Zohran Mamdani parlant lors d'une réunion DSA 101 à l'Église du Village à NYC, le 11 novembre 2024. Crédit : Par Bingjiefu He — Travail personnel, CC BY-SA 4.0
De fait, sa discipline exemplaire en matière de communication, ramenant sans cesse ses réponses à sa vision d'une ville financièrement accessible à tous et pas seulement aux milliardaires, a été un facteur déterminant de son succès. Comme sa volonté d'ancrer ce discours dans une logique de lutte des classes.
ISLAMOPHOBIE ET PROCÈS EN ANTISÉMINISTME : LE FLOP DES ARMES DE LA BOURGEOISIE CONTRE MAMDANI
Le premier tournant de la campagne a probablement eu lieu lors du débat des primaires démocrates. Les candidats devaient donner le nom du premier pays qu'ils visiteraient en tant que maire. Tous ont rivalisé de zèle pour nommer Israël, en partie pour séduire le million d'habitants de confession juive vivant à New York. Mamdani a répondu qu'il resterait à New York pour s'occuper des cinq arrondissements de la ville. Désireux de le pousser à la faute, la modératrice lui demande s'il défend le droit à Israël d'exister en tant qu'État juif (“Right to exist as a jewish state”). Mamdani répond avec le sourire qu'il défend l'existence d'Israël comme État universaliste et démocratique.
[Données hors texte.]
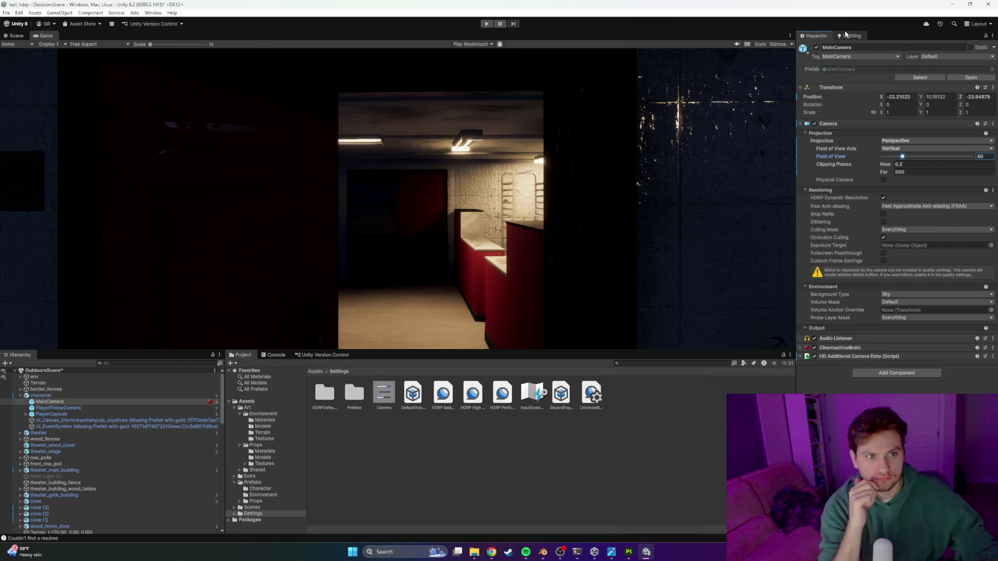
left_click(985, 134)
Il jette ainsi un pavé dans la marre en soulignant le fait qu'Israël ne traite pas de manière égale ses citoyens.
Zohran Mamdani au rassemblement Resist Fascism à Bryant Park le 27 octobre 2024.. Crédit : Par Bingjiefu He — Travail personnel, CC BY-SA 4.0
Selon les stratèges démocrates, cette sortie aurait dû condamner Mamdani. Ses adversaires tentent d'exploiter cette “faute” en déclenchant une première vague d'attaques visant à le repeindre en dangereux antisémite voire en jihadiste. On le somme de condamner des slogans propalestiniens, lui reproche de parler de génocide à Gaza ou d'apartheid en Israël. Mais Mamdani refuse de céder, pointe à chaque interview l'incongruité de la question israélienne dans une élection municipale et pivote toujours sur son programme pour “un New York abordable” (“affordable agenda”). Tout en confirmant qu'il fera arrêter Netanyahou par la police de New York si ce dernier remet les pieds à l'ONU.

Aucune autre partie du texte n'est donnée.